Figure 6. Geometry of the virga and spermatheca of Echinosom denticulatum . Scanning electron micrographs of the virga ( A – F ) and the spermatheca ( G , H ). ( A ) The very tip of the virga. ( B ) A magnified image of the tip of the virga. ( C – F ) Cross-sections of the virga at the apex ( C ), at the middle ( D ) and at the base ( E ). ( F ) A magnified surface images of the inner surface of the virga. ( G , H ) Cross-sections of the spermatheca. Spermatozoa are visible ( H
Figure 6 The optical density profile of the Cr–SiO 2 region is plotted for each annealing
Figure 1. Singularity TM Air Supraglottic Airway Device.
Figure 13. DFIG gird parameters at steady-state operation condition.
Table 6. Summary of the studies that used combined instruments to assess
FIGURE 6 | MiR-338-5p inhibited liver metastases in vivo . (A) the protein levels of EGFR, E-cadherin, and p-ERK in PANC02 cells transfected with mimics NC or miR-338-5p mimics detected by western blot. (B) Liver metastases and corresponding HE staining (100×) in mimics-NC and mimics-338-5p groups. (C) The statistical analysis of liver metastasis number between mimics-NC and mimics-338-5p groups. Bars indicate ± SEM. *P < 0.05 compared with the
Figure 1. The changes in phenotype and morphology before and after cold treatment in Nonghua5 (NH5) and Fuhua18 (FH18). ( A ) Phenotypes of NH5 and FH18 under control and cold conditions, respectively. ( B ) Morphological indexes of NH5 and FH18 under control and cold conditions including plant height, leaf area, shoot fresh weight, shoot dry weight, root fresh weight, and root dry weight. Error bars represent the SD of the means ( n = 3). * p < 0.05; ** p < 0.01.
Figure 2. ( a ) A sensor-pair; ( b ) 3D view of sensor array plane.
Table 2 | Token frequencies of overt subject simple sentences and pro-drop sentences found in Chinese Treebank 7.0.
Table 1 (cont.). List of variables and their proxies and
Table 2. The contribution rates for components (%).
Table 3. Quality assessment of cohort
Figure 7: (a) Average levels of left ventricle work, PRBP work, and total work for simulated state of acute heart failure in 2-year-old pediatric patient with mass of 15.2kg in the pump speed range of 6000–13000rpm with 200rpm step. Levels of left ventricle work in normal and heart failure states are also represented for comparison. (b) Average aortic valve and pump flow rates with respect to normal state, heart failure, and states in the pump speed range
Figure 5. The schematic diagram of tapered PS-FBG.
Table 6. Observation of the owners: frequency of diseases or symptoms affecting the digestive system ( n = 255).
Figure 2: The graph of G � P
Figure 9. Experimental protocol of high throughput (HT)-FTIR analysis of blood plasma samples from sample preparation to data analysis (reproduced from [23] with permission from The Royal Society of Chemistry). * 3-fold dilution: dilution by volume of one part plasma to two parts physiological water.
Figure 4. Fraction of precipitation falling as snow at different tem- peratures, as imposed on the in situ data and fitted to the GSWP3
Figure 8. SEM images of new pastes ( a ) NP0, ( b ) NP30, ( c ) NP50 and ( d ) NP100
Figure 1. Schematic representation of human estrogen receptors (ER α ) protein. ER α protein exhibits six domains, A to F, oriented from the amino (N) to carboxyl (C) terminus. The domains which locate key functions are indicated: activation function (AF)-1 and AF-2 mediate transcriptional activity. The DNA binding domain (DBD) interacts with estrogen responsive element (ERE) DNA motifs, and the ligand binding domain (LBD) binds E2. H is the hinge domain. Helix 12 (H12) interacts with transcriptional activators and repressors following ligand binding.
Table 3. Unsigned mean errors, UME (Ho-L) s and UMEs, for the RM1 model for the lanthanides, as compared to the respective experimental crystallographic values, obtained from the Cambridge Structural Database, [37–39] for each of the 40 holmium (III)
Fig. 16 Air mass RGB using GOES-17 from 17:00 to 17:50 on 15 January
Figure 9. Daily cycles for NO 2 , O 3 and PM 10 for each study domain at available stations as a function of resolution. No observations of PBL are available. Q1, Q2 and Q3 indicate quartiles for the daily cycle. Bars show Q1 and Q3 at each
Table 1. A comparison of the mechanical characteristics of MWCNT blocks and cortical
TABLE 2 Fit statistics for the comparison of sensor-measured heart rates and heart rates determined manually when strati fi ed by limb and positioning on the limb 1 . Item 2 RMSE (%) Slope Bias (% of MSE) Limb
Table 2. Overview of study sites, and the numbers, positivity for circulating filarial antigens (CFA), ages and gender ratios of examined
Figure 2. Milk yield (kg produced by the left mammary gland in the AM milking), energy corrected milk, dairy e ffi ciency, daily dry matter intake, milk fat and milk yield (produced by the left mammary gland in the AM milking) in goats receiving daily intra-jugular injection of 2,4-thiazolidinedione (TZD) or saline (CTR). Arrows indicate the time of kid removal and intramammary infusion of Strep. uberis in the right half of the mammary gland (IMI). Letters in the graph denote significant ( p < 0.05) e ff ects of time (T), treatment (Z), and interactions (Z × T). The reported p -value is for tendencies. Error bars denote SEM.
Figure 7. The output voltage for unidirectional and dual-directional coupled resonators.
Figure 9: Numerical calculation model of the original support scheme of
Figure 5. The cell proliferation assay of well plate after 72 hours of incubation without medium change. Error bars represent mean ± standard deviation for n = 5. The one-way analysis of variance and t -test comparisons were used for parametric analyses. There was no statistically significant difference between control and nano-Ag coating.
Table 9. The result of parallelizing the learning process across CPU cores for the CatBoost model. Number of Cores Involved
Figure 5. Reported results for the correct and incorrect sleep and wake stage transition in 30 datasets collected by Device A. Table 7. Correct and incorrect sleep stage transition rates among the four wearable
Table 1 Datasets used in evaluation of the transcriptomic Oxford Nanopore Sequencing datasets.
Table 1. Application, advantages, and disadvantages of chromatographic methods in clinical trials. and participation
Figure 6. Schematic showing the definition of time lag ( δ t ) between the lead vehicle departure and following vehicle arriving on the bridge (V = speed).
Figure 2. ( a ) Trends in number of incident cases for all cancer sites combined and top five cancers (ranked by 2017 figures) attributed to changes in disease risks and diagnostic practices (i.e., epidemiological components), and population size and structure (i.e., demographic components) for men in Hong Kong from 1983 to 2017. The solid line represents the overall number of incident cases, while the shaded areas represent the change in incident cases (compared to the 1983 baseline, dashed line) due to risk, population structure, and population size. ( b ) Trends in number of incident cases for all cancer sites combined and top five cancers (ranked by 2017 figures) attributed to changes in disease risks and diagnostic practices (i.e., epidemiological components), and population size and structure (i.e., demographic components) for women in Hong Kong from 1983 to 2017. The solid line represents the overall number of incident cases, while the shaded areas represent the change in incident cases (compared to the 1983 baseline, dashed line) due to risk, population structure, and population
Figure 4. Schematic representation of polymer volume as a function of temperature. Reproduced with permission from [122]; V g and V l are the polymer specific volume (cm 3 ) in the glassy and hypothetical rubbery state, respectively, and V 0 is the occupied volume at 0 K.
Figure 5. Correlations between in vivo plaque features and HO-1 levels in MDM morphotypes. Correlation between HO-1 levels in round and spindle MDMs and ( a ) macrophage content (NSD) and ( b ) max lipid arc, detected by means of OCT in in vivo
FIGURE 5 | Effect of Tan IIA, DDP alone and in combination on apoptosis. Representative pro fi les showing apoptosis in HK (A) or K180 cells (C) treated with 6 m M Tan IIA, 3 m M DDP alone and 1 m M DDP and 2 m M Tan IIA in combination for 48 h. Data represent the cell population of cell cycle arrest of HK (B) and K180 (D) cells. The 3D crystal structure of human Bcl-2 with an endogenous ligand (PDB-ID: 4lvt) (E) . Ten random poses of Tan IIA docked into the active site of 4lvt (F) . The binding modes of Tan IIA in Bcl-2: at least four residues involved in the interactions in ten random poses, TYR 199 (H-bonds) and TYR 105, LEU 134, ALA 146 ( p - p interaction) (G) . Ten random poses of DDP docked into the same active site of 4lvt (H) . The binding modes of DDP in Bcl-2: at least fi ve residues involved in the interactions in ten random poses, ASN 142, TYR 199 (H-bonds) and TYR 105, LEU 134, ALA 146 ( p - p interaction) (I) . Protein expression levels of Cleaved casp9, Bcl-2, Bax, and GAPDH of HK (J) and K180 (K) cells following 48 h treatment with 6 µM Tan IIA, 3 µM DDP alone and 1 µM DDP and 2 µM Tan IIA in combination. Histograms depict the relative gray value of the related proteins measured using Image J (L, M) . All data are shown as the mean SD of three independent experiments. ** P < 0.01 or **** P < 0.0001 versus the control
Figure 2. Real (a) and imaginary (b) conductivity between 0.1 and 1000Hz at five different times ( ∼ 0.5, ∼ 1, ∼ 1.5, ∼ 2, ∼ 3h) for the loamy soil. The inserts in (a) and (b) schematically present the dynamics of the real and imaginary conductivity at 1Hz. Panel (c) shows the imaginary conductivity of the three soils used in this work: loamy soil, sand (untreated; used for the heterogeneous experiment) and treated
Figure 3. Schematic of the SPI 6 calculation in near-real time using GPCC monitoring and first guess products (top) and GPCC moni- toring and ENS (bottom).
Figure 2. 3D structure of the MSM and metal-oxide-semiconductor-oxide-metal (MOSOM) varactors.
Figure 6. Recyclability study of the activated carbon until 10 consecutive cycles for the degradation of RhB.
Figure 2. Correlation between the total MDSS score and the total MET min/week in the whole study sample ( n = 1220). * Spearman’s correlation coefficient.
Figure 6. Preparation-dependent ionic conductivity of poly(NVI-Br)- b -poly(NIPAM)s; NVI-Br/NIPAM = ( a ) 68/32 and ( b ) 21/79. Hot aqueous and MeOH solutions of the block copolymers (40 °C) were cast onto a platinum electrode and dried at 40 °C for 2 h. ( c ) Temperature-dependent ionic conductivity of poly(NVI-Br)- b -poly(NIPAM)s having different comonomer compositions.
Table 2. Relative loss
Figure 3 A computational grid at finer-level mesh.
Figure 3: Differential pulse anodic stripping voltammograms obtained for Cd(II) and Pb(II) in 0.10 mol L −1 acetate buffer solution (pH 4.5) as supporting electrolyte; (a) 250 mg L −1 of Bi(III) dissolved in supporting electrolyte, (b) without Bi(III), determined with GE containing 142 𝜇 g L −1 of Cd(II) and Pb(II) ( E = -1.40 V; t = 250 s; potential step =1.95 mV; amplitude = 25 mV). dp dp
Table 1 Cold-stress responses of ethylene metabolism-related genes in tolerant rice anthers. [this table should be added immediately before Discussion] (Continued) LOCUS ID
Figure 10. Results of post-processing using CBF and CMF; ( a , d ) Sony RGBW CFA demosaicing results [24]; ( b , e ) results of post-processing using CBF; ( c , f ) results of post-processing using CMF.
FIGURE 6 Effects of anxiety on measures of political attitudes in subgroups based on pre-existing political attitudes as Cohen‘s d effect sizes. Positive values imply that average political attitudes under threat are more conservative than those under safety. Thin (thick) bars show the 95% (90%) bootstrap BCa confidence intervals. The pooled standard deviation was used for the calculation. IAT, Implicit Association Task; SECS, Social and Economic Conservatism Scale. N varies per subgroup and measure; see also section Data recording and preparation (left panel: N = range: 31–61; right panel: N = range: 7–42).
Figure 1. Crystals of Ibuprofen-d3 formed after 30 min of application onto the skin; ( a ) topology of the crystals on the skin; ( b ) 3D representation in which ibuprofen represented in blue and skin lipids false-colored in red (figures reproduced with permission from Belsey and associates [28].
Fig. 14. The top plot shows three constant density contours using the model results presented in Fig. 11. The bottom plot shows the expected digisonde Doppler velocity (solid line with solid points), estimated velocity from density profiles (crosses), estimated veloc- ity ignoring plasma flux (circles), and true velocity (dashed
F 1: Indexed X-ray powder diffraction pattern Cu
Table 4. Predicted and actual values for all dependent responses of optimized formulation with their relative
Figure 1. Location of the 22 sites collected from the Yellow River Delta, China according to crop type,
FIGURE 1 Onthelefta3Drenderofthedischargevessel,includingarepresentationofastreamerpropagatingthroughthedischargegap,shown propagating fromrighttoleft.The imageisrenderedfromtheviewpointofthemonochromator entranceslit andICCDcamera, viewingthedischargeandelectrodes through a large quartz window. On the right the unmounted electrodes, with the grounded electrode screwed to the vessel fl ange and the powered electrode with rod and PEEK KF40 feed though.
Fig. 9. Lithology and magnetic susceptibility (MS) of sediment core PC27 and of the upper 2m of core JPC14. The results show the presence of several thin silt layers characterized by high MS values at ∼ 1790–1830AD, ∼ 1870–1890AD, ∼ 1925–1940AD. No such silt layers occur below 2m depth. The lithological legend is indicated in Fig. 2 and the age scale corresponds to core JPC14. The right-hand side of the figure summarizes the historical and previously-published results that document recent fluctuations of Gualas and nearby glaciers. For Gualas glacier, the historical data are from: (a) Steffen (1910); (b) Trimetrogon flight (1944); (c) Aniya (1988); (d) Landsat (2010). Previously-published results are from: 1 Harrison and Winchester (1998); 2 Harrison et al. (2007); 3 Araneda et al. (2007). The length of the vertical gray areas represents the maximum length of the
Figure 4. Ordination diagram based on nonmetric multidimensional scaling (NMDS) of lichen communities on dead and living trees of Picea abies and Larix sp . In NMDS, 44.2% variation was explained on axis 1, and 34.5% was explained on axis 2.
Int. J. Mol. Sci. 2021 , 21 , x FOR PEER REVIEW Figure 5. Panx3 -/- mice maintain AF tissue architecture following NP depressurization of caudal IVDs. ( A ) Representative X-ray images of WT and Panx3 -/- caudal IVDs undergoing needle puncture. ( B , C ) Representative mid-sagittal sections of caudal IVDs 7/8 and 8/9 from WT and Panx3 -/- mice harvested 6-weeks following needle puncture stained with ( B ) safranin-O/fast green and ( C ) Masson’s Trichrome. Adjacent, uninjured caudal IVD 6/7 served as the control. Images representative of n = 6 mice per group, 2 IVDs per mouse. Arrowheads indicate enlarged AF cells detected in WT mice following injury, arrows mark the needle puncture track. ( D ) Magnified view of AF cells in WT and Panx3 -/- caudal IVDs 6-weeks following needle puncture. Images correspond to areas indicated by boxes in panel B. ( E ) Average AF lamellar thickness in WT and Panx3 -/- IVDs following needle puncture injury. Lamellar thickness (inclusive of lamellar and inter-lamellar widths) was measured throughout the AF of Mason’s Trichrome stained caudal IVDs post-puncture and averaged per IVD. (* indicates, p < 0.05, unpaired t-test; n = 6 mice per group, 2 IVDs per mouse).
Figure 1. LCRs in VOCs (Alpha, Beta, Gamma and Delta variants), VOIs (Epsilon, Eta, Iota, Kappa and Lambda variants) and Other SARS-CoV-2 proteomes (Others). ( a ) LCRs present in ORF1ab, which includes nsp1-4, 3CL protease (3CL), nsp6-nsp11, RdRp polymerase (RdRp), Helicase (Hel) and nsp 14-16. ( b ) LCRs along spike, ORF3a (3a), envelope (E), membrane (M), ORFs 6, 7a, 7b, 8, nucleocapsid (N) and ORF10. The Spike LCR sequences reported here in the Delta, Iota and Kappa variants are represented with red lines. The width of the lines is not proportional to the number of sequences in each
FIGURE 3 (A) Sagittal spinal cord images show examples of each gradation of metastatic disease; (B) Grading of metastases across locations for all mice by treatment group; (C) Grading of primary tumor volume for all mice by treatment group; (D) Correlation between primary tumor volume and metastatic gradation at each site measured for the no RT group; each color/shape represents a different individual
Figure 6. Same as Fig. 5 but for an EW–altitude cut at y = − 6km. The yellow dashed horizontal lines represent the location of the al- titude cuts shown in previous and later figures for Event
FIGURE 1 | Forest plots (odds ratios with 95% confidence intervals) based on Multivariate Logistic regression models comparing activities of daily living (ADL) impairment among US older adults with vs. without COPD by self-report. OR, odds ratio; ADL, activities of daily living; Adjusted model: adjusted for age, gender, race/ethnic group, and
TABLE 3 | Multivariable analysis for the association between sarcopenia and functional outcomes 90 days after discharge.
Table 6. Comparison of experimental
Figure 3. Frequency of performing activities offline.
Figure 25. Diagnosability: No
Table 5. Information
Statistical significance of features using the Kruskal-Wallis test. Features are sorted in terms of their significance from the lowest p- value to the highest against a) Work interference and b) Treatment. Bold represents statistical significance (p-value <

━━━━━━

Please tally the lines of the material that contain the word "Device", then give the total alone.

■ Response for this exercise
2